__WORK REQUEST__. Reply with one number: the count of lines in the data that hold the string "focus".

Saved entries:

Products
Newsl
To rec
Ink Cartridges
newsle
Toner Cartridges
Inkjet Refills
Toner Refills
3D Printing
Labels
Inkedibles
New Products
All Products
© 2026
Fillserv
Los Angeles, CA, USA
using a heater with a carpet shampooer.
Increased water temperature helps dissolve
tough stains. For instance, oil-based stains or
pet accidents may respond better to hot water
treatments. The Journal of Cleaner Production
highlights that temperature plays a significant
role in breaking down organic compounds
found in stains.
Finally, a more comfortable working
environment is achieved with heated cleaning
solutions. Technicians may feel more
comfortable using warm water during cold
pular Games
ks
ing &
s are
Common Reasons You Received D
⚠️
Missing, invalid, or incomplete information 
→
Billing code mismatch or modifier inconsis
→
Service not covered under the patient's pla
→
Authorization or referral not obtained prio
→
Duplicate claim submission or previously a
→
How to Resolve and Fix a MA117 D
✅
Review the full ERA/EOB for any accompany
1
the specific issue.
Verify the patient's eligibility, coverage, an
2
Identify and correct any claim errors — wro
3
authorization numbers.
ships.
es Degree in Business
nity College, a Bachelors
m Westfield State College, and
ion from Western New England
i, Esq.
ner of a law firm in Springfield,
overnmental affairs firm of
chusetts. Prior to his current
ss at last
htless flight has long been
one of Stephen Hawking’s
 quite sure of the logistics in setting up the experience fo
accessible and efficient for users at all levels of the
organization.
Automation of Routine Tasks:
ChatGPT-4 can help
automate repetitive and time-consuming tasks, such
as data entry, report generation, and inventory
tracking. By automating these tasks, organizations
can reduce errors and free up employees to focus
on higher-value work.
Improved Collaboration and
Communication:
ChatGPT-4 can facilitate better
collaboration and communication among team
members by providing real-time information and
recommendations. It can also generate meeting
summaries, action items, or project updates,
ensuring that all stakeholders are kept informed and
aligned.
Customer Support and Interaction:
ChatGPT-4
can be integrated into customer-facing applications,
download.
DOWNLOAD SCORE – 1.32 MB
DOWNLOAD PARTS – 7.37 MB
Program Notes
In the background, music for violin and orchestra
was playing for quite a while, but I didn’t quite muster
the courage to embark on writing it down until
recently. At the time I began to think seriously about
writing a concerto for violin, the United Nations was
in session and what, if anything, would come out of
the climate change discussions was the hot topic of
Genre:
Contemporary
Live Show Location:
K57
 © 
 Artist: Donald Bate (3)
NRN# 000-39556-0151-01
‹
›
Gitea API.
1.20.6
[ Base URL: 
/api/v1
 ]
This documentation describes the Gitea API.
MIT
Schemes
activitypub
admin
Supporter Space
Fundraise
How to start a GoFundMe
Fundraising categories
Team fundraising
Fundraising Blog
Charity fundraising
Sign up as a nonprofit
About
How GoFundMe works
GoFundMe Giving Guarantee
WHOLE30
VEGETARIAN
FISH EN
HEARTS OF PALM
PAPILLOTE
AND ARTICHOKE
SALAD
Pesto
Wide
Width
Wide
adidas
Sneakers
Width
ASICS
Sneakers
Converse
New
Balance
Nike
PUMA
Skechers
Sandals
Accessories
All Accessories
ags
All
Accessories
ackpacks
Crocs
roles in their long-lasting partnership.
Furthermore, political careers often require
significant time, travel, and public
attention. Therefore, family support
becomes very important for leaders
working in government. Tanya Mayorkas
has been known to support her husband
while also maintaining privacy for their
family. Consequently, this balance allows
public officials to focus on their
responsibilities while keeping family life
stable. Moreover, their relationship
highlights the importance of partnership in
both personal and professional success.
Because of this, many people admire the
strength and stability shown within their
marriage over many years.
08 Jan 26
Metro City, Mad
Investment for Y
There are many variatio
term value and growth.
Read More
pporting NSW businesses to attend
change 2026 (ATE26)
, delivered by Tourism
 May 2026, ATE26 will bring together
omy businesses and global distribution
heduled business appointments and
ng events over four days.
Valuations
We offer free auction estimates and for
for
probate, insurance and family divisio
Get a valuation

__THE ANSWER__. 2